--- Aufgaben ---
**a.** Beantworten Sie anhand des Textes zur Belichtung mit der Nikon ZR folgende Fragen:
(i) Womit war man laut Text bei der Nikon ZR unterwegs?
(ii) Womit wurde beim Dreh mit Caro vor allem belichtet?
(iii) Wer wurde über das minimierte Waveform informiert?
**b.** Führen Sie den Text über Belichtung und Postpro-Workflow mit der Nikon ZR im Anschluss an seinen letzten Satz weiter.

--- Vorliegender Text ---
===

REDRAW: Belichtung und Postpro-Workflow
An dieser Stelle sei nochmal erwähnt, dass wir hier mit einem Pre-Production Sample , bzw. mit Beta-Software der Nikon ZR unterwegs waren und dies hat sowohl Auswirkungen auf den Post-ProWorkflow als auch auf die Belichtung.
Bei unserem Dreh mit Caro haben wir vor allem via Waveform mit der Nikon ZR belichtet. Hierbei unterschied sich jedoch die Waveform-Anzeige zwschen Nikon N-RAW und RED-RAW. Während N-RAW den gesamten Belichtungsspielraum des Waveform-Monitors ausreizte, setzte bei der REDE RAW Aufnahme ein Clipping bei ca. 75% ein. Da wir keinen merklichen Unterschied beim Belichtungsspielraum zwischen NRAW und RED RAW bei der Nikon ZR feststelle konnten, würden wir nach aktuellem Stand hierfür die noch nicht finalisierte Firmware verantwortlich machen.
Uns hat das minimierte Waveform bei unseren Aufnahmen mit Caro nicht weiter gestört – wir haben Nikon darüber informiert und sind gespannt auf Nikons Erklärung hierzu.

===

--- Erfasste Einträge ---

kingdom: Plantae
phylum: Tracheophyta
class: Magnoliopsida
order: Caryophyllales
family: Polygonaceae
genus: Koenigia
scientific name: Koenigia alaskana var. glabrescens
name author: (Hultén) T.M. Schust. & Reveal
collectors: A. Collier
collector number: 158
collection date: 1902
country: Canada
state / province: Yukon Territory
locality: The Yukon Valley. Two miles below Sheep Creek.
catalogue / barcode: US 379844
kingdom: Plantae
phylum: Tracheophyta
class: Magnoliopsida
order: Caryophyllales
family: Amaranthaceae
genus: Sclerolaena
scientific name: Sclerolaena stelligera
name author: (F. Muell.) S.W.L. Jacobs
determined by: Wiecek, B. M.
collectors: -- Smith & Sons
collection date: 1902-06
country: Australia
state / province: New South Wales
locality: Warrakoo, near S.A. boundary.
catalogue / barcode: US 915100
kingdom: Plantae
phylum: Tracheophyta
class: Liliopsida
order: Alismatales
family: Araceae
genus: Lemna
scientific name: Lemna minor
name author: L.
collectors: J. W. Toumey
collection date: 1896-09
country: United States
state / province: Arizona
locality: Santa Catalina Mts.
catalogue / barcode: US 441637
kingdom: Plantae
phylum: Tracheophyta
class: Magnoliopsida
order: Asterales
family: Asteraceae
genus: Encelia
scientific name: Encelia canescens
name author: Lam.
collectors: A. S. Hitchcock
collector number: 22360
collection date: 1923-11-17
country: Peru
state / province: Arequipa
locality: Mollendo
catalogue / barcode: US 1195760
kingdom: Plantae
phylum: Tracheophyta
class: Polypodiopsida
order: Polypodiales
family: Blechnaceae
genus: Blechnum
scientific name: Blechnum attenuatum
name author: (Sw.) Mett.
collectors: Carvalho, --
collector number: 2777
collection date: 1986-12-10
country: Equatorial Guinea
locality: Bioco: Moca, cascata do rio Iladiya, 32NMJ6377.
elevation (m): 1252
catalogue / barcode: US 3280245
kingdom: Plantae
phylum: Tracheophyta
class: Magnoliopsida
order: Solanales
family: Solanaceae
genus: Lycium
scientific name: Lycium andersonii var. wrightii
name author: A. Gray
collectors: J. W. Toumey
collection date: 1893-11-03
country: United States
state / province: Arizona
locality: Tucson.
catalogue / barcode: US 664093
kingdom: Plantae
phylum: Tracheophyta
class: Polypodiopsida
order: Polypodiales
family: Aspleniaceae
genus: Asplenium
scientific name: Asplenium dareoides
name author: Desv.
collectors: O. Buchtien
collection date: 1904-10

===

--- Antworten nach Nummer ---
**a.**
(i) Mit einem Pre-Production Sample bzw. mit Beta-Software der Nikon ZR.
(ii) Vor allem via Waveform.
(iii) Nikon.

**b.**
Gleiches gilt für die native Unterstützung von RED RAW in DaVinci Resolve. Nach aktuellem Stand muss das RED RAW erst via REDCINE-X Pro von RED RAW nach ProRes 4444 inkl. LOG3G10-Profil gewandelt werden. Wir hatten hierfür eine Vorab-Version von REDCINE-X Pro zur Verfügung.
Nikon scheint aktuell an einer nativen Unterstützung des REDRAW Formats des Nikon ZR mit Blackmagic und anderen zu arbeiten - wir sind gespannt, wann es hier neues zu verkünden gibt …

In der Zwischenzeit muss der Weg via Transcoding in REDCINE-X Pro gegangen werden. Wir vermuten, dass die native Unterstützung von RED RAW nicht mit bisherigen Schnittstellen funktioniert, weil die Nikon ZR REDRAW als 12 Bit Format abspeichert – doch dies ist zu diesem Zeitpunkt reine Spekulation von unserer Seite.
Da REDCINE-X Pro das Batchtranscoding von ganzen Projekten beherrscht, konnten wir unsere Aufnahmen mit Caro problemlos nach ProRes 4444 inkl. LOG3G10-Profil wandeln und hatten in Resolve dann die LOG-Files zur weiteren Bearbeitung unkompliziert vorliegen.